> **Work required**
Write out, without any change, the lines in the material below that run from the line with "Sample 1, Braf: 25.01 -> 28" through the line with "Sample 1, NRAS: none -> 28", both included.

> **Input records**
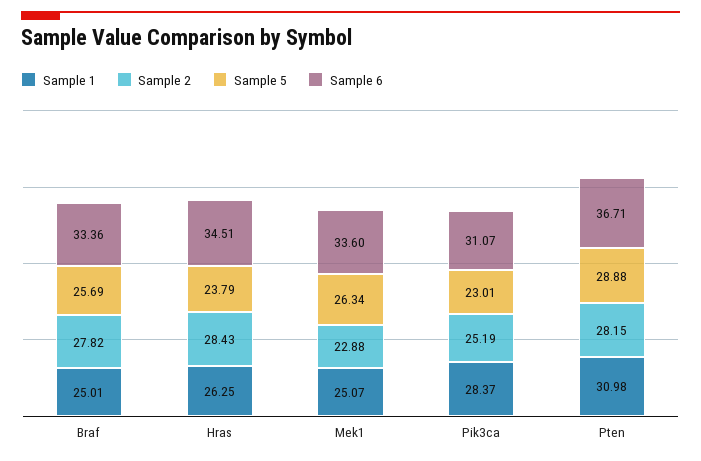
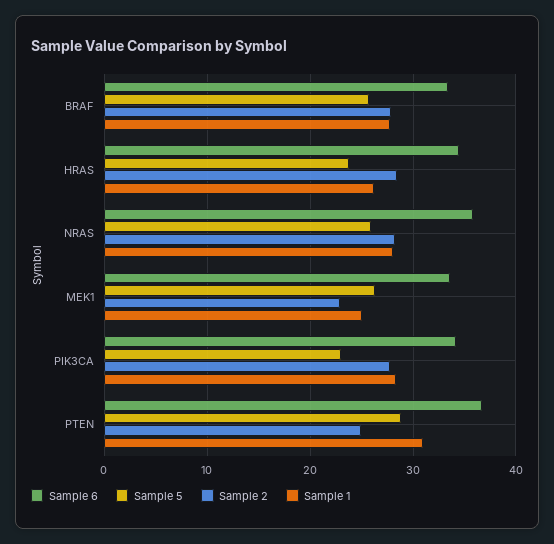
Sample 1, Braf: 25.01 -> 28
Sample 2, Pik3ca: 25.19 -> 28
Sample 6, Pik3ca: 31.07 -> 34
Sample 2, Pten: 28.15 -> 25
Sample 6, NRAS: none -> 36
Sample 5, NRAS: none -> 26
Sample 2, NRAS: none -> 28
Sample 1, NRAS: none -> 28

==

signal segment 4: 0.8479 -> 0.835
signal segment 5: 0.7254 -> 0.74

> **Result below**
Sample 1, Braf: 25.01 -> 28
Sample 2, Pik3ca: 25.19 -> 28
Sample 6, Pik3ca: 31.07 -> 34
Sample 2, Pten: 28.15 -> 25
Sample 6, NRAS: none -> 36
Sample 5, NRAS: none -> 26
Sample 2, NRAS: none -> 28
Sample 1, NRAS: none -> 28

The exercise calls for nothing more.